Nathaniel se détourna jusqu’à le perdre de son champ de vision ; il se promit de garder la tête droite, tout comme le reste de son corps. Les poings et les maxillaires serrés, il contenait tant bien que mal sa souffrance, les yeux rivés sur l’horizon. Au bout de celui-ci : le cabinet du médecin. Son Saint Graal. Son espoir pour des antalgiques puissants. Il commençait à hyperventiler, à la limite de supporter sa condition plus longtemps.
Quand il arriva, enfin, il poussa la porte du cabinet. Nouveau mouvement qui lui valut une grimace. Il ressentit une pression quand il la referma : l’homme au sweat à capuche y avait calé son pied.
— Vous avez rendez-vous avec le docteur Bodiaux ?
L’homme élargit son sourire façon Grinch après avoir volé Noël :
— Ouais, répondit-il.
Nathaniel fronça les sourcils : il avait cru percevoir un brin de malice dans cette affirmation. Son esprit lui jouait des tours. Il n’était pas assez clair pour juger des intentions d’autrui. Loin d’avoir l’envie et la force de discuter davantage, Nathaniel se détourna et prit place dans la salle d’attente.
Il se pencha doucement, reprit sa position initiale, s’étira, tenta de se caler sur le dossier de la chaise sans jamais trouver une position convenable. Il prit conscience des légers fourmillements dans ses jambes et déglutit avec difficulté : est-ce qu’il allait finir en situation de handicap ? Comme sa mère ? Mais alors, qui s’occuperait d’elle ? De lui ? Il refusa d’y réfléchir pour l’instant, près à hurler si cela pouvait le soulager. Rien ne servait d'échafauder mille plans qui n’aboutiraient jamais. La peur n’évitait pas le danger. Il se résolut à attendre son tour, à prendre son mal en patience.
— Tu souffres, hein ? s’amusa l’homme qui s’était assis juste à côté de lui.
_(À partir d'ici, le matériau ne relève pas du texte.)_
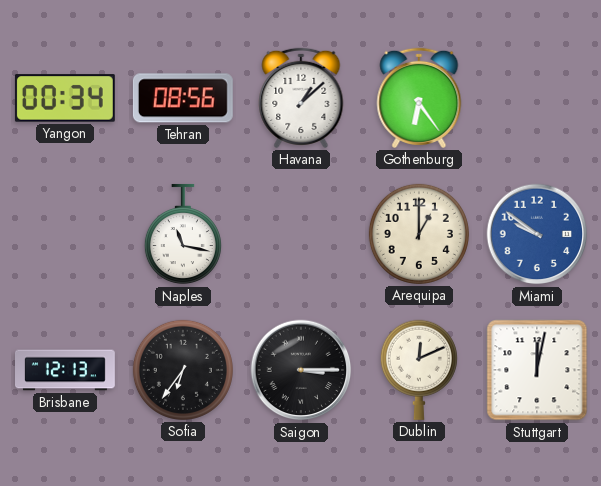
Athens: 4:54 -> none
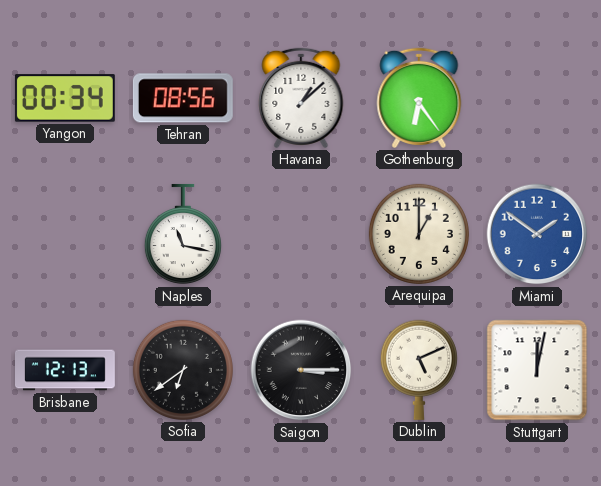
Miami: 9:51 -> 1:51
Sofia: 6:36 -> 6:39
Dublin: 12:11 -> 5:11
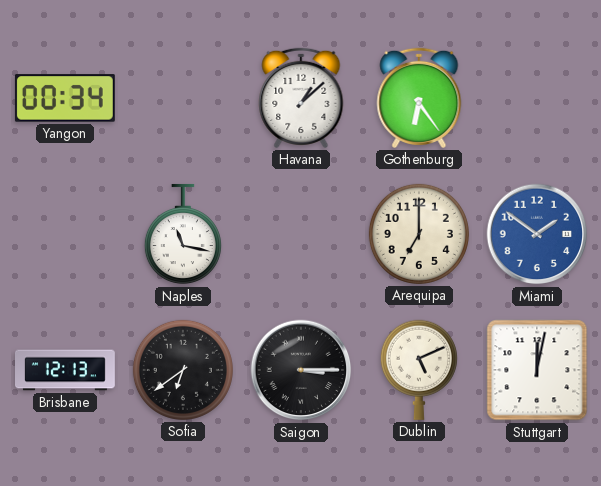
Tehran: 08:56 -> none
Arequipa: 1:00 -> 7:00
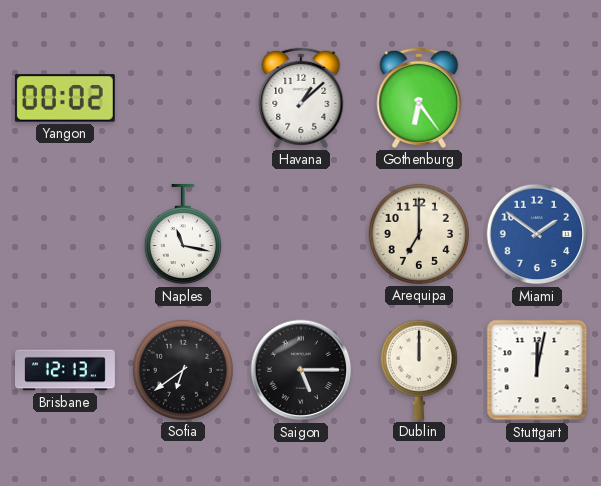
Yangon: 00:34 -> 00:02
Saigon: 3:15 -> 5:15
Dublin: 5:11 -> 12:00
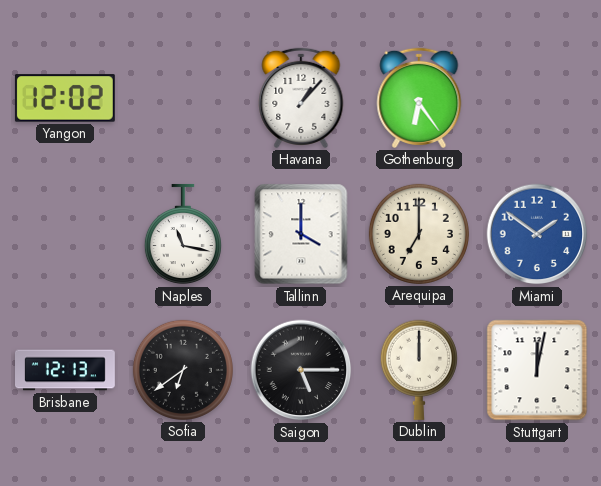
Yangon: 00:02 -> 12:02
Havana: 1:08 -> 1:07
Tallinn: none -> 4:00
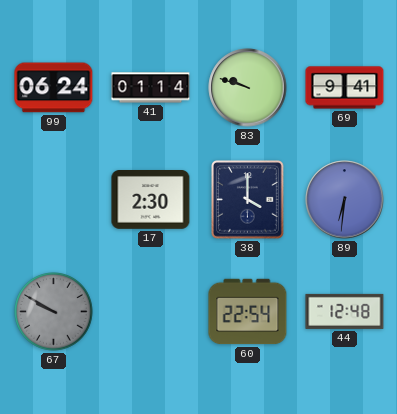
La surprise peignit le visage déjà marqué de Nathaniel. “Mais qui démarre une conversation comme ça ?”, se demanda-t-il. Et puis, quoi répondre ? Tout un panel d’émotions lui passa en tête, susurrant des propos indignés ou sarcastiques. Nathaniel se ravisa : il supportait mal les conflits et se morigénait déjà d’avoir intrigué l’homme qui clignait à peine des yeux. Il se contenta d’un :
— Visiblement !
Avant de regretter aussitôt face au mépris dans sa voix. Un coup d'œil vers l'individu l’informa qu’il n’avait pas l’air offensé outre mesure.
— Monsieur Almeida ?
Nathaniel sursauta à l’entente de son nom de famille. Le docteur Bodiaux, lunettes sur le nez et cheveux grisonnants, passait une tête bedonnante par la porte de son cabinet. Nathaniel se leva, entendit ses os craquer des clavicules aux tibias et se dirigea tant bien que mal vers son sauveur. Derrière lui, il entendit, dans un murmure :
— T’inquiètes pas. T’en as plus pour très longtemps.